The wooden houses are constructed out of recycled wood that Parker mills and planes at his house from downed and beetle-killed logs that area landowners donate to the cause.
"We try to do a lot of green things in school," he said. "So this kind of fits and they like it a lot. And banging them together is fun for them. It's just kind of a big noisy mess for about an hour."
The houses are constructed to dimensions that make them a nice fit for chickadees, nuthatches and wrens, Parker said.
As the assembly line for final construction is nearing its final stages, the students take the front piece of the soon-to-be completed birdhouse over to their art classes, where the fronts are painted and decorated. In addition, an informational plaque is written in English class.

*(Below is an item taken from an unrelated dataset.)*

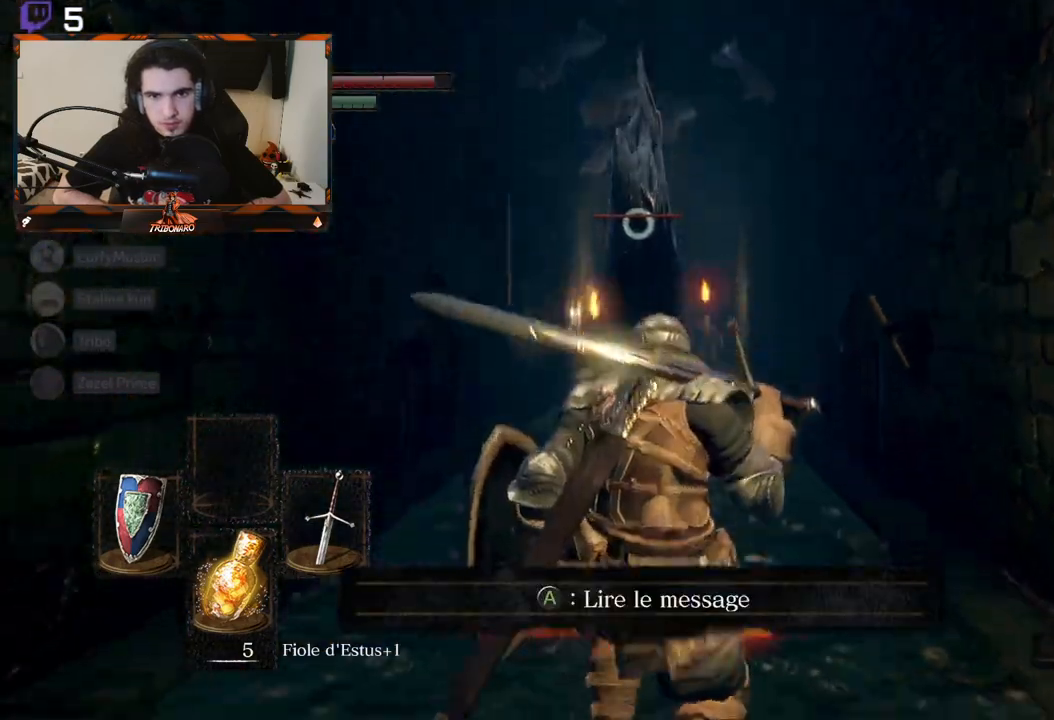
{"buttons": [], "left_stick": "down", "right_stick": "center", "events": []}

That multi-disciplinary aspect of the project is especially pleasing to Parker, who said otherwise he would start to question the amount of hours spent getting the whole thing ready. This year, he estimated he milled, cut and planed about 400 individual pieces of wood and predrilled about 1,000 holes to simplify the assembly process.
"In the long run, it's one of those school projects that takes more time to prepare than you actually get out of it," Parker said. "But it's just one of those things I like to do."
All of that extra effort and attention to detail doesn't come as a surprise to Chrissy Hulla, principal at Florence-Carlton Elementary School.
"We've been very fortunate over the years to have somebody who's capable and willing to take on such a great project," Hulla said, adding that Parker will be missed.
Whether they come into the school on "building day" or simply open the gift on Christmas morning, Parker's effort is not lost on the families of his students, Hulla said.
The families' participation in Tuesday's final construction is the best part, Parker said.
"It's a great day because we've got the parents in here helping with a fun activity with the kids," Parker said. "And the kids get to build something that birds get to enjoy."